My first foray into agile development was twenty-five years ago. Back then, the mantra was the big buzzword was YAGNI — “You Aren’t Going to Need It.” Build exactly what the user asked for, no extras. Why? Because the moment they saw the first version, they’d inevitably want to change it. Seeing their idea come to life on the screen made it real — and that’s when the work began.
We thought we were creating agility by leaning heavily on unit tests, sometimes even writing the tests before we wrote a single line of code. And with that approach we didn’t need the “big design up front” — or BDUF, as we derisively called it. Oh, how clever we were. We could just keep shaping the code as new ideas rolled in.
I confess it was difficult to get the business leaders to buy into the agile approach, it seemed counter-intuitive. To jump into code before fully understanding the whole application seemed like an expensive and risky approach. I would often have to listen to figures presented by stuffy ex-Cobol people about the costs of rework and so on. I spent a lot of my time giving presentations and evangelising this new heretical method that was seen by many to trash the sacred engineering foundations of software development.
We don’t have to evangelise agile methods anymore. Now we have the opposite problem. People are so enamoured with agile they have failed to realise that we have to figure out how to put breaks on it. Okay guard rails then. Agile cannot help emphasising user features, they are after all what forms the basis of the requirements. Schedules are written around the release of features. Kanban boards are shuffled around describing this function and that function and the engineering is just background stuff that the devs need to look after in their own time. Of course, there are teams with good technical leadership that manage to navigate this, but there are also many teams that just don’t. Business stakeholders are left scratching their heads, wondering why suddenly new features are so expensive to add or to change, or why this or that critical feature is still so far off, why it was all green lights until it was red and there is nothing that can be done.

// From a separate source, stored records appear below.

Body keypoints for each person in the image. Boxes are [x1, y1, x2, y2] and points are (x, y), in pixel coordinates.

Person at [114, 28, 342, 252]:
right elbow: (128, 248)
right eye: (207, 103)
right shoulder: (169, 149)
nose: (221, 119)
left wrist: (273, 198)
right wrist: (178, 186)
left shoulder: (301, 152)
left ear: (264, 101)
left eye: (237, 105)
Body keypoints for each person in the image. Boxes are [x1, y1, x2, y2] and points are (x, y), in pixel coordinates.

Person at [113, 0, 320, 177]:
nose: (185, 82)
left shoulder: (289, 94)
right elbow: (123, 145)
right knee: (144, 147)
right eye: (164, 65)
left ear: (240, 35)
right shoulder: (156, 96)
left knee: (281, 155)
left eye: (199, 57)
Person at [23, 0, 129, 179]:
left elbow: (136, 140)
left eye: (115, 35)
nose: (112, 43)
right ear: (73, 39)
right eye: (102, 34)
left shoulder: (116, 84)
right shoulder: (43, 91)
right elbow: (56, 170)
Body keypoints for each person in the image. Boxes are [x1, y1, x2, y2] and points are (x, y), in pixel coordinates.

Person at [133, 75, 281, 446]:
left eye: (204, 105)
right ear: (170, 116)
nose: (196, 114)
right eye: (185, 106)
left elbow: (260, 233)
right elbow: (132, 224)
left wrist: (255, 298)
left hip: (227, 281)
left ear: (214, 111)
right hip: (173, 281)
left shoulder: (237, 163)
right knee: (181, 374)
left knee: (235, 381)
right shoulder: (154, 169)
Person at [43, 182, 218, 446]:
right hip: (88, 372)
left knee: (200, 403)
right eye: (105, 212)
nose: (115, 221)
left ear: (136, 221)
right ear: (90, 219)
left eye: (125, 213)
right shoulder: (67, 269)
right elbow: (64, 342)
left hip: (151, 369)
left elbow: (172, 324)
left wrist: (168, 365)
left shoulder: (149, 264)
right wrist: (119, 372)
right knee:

Countless times when I have been asked to have a look at a project, I am presented with a set of requirements set to a timeline. There is no design. Often, when I enquire after the design, I get presented with an architecture which amounts to all of the various technologies that are being used connected with arrows. Those diagrams have their place, but they are insufficient.
In enterprise software a good design is a result of someone spending time conceptualising the application, understanding its boundaries and its moving parts and making sure that they hang together as a whole. This will bring about a shared understanding of the parts, a conceptual architecture that describes how the requirements will be executed in the application. The concepts in the conceptual architecture should not be technical componentry, because to make them so, will kill the shared understanding. From that point on it becomes a problem for the technical guys.
Frederick P Brooks Jr. the author of “The Mythical Man-Month” said that conceptual integrity is the most important consideration in system design. Sadly, this critical output is sometimes neglected or fudged. For the last twenty years, at least for teams that have not quietly covered off this requirement, this has caused multiple problems.
Brooks championed conceptual integrity to prevent fragmented and difficult to maintain systems. Today the problem is bigger, and the stakes are infinitely higher. The conceptual integrity of a system is what enables us to properly secure it. Teams need a complete and unified vision for how a system resists attack. The attack surface isn’t just about exposed endpoints; it’s about every feature, every integration, and every assumption we make about trust.
Without a coherent security design from the start, Agile teams risk sprinting straight into exploitable architectures.